REN21, launched in 2005, is supported by the International Energy Agency (IEA) – which advises 28 industrialised countries – and by the United Nations Environment Programme (UNEP).

Of an extra 80 gigawatts (GW) of new renewable power capacity added worldwide, China added 37 GW, more than any other country, said the study, titled 'Renewables 2010: Global Status Report'.

Boom largely due to European support

Despite the impact of the financial crisis and lower oil prices, renewable capacity grew at rates close to those in previous years, including solar photovoltaic (PV) power at 53% and wind power at 32%, the report said.

Grid-connected solar PV power had grown by an average of 60% every year for the past decade, increasing 100-fold since 2000.

Germany was the top market for solar PV, with 3.8 GW added, or more than half the global market. Spain, the world leader in 2008, saw installations plunge to a low level in 2009 after a policy cap was exceeded.

For wind power, China was the top market, with 13.8 GW added, representing more than a third of the world market. The United States was second, with 10 GW added.

In Sweden, biomass accounted for a larger share of energy supply than oil for the first time.

That boom has been largely on the back of support in European countries, where a recent pullback following recession has raised investor jitters.
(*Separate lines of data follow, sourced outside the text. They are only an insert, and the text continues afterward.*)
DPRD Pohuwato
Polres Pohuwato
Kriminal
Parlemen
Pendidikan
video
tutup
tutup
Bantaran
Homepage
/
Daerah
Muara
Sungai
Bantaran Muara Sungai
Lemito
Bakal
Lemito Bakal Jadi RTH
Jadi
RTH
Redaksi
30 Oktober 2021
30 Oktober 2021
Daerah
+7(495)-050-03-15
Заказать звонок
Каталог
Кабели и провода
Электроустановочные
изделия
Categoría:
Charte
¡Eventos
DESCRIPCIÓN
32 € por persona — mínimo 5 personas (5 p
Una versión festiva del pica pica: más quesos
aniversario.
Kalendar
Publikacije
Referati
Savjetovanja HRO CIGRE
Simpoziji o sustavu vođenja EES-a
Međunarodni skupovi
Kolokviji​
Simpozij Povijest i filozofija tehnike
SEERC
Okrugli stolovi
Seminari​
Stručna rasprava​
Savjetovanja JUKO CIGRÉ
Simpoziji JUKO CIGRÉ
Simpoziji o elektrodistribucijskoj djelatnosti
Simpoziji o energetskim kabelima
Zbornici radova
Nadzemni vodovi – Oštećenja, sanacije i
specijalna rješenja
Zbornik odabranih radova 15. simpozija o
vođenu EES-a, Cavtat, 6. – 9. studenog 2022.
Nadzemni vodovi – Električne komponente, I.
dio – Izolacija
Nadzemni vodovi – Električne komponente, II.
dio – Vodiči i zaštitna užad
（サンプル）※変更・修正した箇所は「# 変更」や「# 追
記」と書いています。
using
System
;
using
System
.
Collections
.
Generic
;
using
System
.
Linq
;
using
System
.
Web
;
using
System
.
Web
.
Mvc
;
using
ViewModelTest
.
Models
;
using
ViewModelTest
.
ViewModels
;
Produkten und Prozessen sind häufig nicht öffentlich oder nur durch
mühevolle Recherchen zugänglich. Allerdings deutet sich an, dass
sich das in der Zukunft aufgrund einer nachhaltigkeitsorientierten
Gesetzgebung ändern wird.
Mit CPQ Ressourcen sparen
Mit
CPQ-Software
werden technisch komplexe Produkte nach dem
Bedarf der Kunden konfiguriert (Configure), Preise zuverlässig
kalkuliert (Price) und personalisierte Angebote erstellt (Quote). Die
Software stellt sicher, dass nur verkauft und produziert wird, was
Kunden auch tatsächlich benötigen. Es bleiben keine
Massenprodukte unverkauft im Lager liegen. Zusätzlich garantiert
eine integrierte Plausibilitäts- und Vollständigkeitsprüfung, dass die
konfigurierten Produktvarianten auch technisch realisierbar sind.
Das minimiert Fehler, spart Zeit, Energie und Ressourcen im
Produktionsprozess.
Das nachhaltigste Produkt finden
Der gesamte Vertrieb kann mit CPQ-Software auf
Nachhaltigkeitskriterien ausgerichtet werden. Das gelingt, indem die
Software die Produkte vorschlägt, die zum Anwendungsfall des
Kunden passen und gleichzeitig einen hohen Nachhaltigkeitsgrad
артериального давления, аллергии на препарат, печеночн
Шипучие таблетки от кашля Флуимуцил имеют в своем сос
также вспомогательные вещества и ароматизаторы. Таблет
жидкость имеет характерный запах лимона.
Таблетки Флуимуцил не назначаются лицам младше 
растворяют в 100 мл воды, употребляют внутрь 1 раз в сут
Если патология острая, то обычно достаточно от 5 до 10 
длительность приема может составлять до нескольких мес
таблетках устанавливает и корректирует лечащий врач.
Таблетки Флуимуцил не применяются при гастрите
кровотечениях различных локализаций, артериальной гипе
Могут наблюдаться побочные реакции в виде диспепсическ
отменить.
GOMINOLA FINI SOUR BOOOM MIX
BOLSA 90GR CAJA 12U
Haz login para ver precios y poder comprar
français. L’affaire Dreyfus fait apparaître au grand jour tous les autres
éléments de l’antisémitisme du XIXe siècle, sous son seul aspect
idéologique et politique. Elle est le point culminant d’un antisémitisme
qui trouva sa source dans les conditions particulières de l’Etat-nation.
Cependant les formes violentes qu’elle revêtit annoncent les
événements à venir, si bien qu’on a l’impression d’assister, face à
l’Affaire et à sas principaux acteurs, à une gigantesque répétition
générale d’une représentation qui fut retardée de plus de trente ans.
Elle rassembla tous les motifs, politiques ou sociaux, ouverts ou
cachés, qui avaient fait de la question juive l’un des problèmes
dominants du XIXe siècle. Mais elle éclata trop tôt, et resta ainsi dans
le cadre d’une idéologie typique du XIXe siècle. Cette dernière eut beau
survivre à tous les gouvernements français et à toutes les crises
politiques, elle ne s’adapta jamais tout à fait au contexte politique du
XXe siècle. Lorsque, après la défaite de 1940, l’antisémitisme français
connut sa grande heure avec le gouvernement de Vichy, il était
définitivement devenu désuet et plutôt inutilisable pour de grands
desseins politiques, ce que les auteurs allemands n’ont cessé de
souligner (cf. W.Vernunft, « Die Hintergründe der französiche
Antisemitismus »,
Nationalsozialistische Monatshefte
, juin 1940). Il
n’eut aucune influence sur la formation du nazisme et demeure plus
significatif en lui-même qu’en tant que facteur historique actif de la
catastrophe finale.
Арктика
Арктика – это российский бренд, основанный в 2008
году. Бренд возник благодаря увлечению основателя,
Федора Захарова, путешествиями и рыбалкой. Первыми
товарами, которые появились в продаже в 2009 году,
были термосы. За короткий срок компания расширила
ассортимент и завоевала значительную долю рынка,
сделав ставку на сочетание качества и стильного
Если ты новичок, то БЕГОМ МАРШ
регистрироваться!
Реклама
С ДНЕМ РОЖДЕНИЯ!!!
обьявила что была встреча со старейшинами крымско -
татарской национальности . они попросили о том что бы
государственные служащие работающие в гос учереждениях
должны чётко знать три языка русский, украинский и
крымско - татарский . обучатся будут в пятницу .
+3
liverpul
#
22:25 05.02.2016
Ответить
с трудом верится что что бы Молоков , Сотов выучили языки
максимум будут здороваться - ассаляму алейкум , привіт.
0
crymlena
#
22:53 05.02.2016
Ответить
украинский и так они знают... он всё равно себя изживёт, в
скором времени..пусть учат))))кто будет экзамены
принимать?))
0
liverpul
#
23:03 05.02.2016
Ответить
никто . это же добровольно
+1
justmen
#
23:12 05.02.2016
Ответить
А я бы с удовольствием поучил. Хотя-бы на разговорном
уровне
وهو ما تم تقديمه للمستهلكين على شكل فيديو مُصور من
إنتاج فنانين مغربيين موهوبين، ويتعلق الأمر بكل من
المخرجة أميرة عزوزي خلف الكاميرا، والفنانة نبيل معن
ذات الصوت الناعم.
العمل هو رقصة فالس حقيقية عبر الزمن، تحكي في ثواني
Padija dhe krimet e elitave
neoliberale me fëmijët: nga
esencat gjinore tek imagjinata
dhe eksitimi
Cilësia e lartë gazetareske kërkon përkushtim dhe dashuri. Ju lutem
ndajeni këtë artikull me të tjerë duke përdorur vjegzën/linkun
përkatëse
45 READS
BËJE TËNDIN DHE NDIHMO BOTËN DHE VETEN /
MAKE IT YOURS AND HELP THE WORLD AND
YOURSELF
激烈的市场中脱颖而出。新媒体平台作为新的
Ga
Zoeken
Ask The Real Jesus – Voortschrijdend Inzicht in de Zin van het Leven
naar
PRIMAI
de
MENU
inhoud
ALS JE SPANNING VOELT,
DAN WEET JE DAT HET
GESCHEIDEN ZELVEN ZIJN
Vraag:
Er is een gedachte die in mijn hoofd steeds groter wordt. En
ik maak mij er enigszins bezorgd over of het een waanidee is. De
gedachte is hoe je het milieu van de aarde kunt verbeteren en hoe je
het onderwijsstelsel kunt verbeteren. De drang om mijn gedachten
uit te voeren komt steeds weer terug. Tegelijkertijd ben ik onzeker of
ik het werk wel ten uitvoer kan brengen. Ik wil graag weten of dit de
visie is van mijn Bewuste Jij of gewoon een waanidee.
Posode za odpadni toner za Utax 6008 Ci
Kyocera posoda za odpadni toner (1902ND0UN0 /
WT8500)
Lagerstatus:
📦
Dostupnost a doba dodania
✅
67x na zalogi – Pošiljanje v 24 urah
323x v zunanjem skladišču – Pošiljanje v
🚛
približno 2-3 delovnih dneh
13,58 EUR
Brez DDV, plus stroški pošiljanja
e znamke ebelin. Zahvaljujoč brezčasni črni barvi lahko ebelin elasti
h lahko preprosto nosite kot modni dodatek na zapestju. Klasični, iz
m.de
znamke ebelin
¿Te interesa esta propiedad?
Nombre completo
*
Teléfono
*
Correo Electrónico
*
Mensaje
But the wind and solar sectors were still poised for a record year in 2010, operators and investors say.

While China is making great strides in renewable energy deployment, its carbon emissions also accelerated in 2009 – placing it further ahead as the world's top emitter of the main greenhouse gas blamed for climate change.

Italy cuts renewable incentives

Meanwhile, Italy's energy regulator chairman, Alessandro Ortis, said renewable energy incentives would cost the country's finances more than three billion euros in 2010. He said the incentives should be reviewed to avoid about a 20% rise in power bills by 2020.

"For energy from incentives, we're paying about three times the price of conventional energy," Ortis said in his annual speech on Thursday (15 July). "We need a review of the duration and the level of incentives, with particular attention to solar energy," he added.

Italy's government has decided to cut incentives to the sector in 2011-2013.

(EURACTIV with Reuters.)

European leaders signed up in March 2007 to a binding EU-wide target to source 20% of their energy needs from renewables, including biomass, hydro, wind and solar power, by 2020. 

To meet this objective, EU leaders agreed a new directive on promoting renewable energies, which set individual targets for each member state.